Что было потом, трудно сказать. Где-то на дне трехлитровой банки с мутной сверхтяжелой водой едва-едва колыхались при потряхивании блеклые, сморщенные лоскутки воспоминаний. Конечно, пока Бабцев вставал и размазывал кровь по лицу, Корховой залил еще порядка стакана - потому что ему сразу стало стыдно и тошно, но отменить случившегося уже было нельзя. Это как несчастный случай: мгновение назад все еще было хорошо, а мгновение спустя уже ничего не поправить.

И нужна только анестезия.

На том стакане кончались достоверные сведения.

Кажется, Фомичев отмазывал Степана от администратора кафе, совал какие-то деньги… Дальнейшее - молчание.

– Живой? - раздался осторожный голос откуда-то с заоблачных высот иного мира.

Несколько мгновений Корховой не отвечал, собираясь с силами.

Голос принадлежал Фомичеву.

– Ох… - сказал Корховой. Помолчал. - Ты нас спас, да?

– Угу, - ответил Фомичев. - Пива хочешь?

Корховой поразмыслил. Потом его передернуло.

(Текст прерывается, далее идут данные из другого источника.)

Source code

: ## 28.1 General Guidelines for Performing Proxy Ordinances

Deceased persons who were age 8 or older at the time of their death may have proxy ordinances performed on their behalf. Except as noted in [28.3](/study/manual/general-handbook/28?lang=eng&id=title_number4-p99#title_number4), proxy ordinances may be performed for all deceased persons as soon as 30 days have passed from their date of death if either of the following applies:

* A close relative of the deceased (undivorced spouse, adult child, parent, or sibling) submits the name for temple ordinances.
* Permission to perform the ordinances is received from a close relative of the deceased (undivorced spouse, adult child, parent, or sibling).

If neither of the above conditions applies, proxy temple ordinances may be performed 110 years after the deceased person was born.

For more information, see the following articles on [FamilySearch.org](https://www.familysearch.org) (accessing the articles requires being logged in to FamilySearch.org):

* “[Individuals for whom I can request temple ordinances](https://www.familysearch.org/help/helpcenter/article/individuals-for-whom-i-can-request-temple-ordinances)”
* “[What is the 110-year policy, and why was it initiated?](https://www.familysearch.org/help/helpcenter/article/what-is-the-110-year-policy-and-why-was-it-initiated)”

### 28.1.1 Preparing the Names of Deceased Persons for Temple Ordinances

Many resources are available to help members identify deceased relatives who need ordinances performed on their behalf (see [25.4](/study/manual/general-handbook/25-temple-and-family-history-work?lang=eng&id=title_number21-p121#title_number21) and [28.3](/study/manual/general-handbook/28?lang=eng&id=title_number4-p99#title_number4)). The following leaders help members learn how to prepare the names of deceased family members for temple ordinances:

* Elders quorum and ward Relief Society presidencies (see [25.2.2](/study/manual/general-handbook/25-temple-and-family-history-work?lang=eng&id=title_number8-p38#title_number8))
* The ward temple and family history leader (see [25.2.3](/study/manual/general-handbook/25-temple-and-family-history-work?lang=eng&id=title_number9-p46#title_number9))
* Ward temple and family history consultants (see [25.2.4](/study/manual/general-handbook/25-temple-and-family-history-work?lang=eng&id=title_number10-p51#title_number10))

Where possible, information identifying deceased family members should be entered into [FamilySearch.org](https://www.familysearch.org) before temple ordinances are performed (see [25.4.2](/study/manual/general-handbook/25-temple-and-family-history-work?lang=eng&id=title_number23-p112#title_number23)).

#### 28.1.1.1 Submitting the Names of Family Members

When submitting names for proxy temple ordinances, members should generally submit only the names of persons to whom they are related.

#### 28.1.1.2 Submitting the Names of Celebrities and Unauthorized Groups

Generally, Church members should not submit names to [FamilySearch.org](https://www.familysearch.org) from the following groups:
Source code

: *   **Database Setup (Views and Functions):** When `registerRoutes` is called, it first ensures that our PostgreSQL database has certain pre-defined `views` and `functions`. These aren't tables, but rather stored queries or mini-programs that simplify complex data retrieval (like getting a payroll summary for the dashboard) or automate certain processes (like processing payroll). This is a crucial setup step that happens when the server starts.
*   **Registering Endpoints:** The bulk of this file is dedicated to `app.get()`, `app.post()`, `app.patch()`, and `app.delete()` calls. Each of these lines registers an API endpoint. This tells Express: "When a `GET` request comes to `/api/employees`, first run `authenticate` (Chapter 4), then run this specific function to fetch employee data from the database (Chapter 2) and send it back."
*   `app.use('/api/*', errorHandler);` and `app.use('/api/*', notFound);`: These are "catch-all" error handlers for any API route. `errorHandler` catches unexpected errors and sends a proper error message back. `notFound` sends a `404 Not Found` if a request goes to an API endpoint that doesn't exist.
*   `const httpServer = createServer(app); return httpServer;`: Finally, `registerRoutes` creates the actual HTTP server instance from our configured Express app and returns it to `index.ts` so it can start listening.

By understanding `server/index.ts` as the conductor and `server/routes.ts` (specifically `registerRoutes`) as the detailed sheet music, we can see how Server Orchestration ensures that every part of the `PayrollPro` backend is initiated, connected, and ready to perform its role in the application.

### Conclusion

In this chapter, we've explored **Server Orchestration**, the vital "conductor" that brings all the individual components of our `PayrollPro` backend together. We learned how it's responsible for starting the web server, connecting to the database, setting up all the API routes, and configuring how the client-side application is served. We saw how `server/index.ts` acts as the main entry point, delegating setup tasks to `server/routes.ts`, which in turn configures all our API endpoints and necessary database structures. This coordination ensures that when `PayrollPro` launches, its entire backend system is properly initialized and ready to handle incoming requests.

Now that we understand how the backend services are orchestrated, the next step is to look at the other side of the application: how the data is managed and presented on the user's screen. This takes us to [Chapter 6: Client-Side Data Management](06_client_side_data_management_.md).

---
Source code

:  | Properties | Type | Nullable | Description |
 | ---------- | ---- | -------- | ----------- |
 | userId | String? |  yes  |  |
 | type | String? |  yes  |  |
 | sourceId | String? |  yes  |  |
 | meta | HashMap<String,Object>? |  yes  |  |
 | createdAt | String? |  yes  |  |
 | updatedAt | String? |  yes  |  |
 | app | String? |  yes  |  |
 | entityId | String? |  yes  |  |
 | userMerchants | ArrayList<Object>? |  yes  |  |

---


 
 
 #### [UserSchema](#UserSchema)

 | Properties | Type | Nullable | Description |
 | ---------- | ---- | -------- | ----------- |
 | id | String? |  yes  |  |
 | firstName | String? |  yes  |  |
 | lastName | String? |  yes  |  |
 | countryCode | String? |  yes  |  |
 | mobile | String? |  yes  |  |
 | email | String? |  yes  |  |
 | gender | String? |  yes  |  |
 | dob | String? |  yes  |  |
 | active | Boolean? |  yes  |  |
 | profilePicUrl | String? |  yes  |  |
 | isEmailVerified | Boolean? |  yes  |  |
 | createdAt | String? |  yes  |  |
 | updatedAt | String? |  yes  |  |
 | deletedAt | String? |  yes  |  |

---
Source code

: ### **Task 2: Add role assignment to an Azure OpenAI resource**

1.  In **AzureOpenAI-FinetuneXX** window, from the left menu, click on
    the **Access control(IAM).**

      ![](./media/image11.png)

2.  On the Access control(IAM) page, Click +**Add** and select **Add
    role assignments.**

– Это хорошо, - сказал Фомичев. - Все равно нет, бежать бы пришлось.

– А зачем спрашиваешь?

– А вдруг ты без пива помрешь?

Корховой неуверенно перевернулся на бок. Разлепил глаза. Спустил ноги с кровати. Сел.

– Ты меня что, довез?

– Я всех развез. Сначала потерпевшего, потом Наташку, потом тебя. А тут два фактора: во-первых, я не был уверен, что ты в силах от тачки до квартиры доползти сам, а во-вторых, у меня уже ни копья не осталось. А рыться тут по твоим карманам я не стал. Расплатился, отпустил мотор, допер тебя до верху - ты хоть просветлился на миг и номер квартиры смог вспомнить… Ну, вывалил тебя в кроватку, а сам на диване прикорнул. Я-то тоже не вполне свеж… Только что поднялся, воду хлебал - а тут слышу стоны….

– Перед Наташкой совестно… - невпопад пробормотал Корховой.

– Ты на нее запал, что ли? - попросту спросил Фомичев.

– Ага.

– Ну-ну. Смотри, она дева серьезная.

– Я знаю. Я тоже, знаешь, не просто перепихнуться. Во всяком случае, такое у меня ощущение в последнее время.

– Ну-ну, - уважительно повторил Фомичев. - Тогда я тебя порадую. По-моему, она на тебя тоже. Во всяком случае, слегка.

– Почему ты так думаешь? - спросил Корховой после паузы. У него от недоверчивой радости даже дурнота слегка отступила.

– А ты не помнишь?

– Что?

– В машине?

– Побойся Бога… Что я могу помнить?

– Да, действительно. Это я, можно сказать, глупость сморозил. Ну, вот тогда и томись в наказание. Не скажу ничего.

– Ленька!

– В связи с плохим поведением дитя нынче оставляется без сладкого.

Корховой только вздохнул. Поднялся. Прошлепал босыми пятами на кухню. Зверье идет на водопой… Корховой открыл воду, подставил стакан под шипящую белесую струю, потом выпил залпом.

Даже не поймешь, лучше стало или хуже.

Нечего сказать, посидели…

– Славно посидели, - сказал он, входя обратно в комнату. Ленька пребывал там же, где пять минут назад Корховой его оставил, в кресле у окна. Вид у него тоже был не очень.

– Посидели - и ладно бы, - ответил Фомичев, покачав головой. - А вот поездка у нас будет… Веселая.

– Ты думаешь, он поедет?

– Непременно поедет, - ответил Фомичев.

Корховой помолчал.

– Перед Наташкой надо извиниться.

– Подожди маленько. Приди в себя. От тебя ж даже через телефон сейчас выхлоп. Все равно она извинений никаких не ждет, так что полчаса-час ничего не решают. Я понимаю, у тебя сейчас острое воспаление совести, но… Возьми себя в руки.

Корховой, от застенчивости и благодарности как-то даже косолапя, подошел к Фомичеву и неловко ткнул его кулаком в плечо.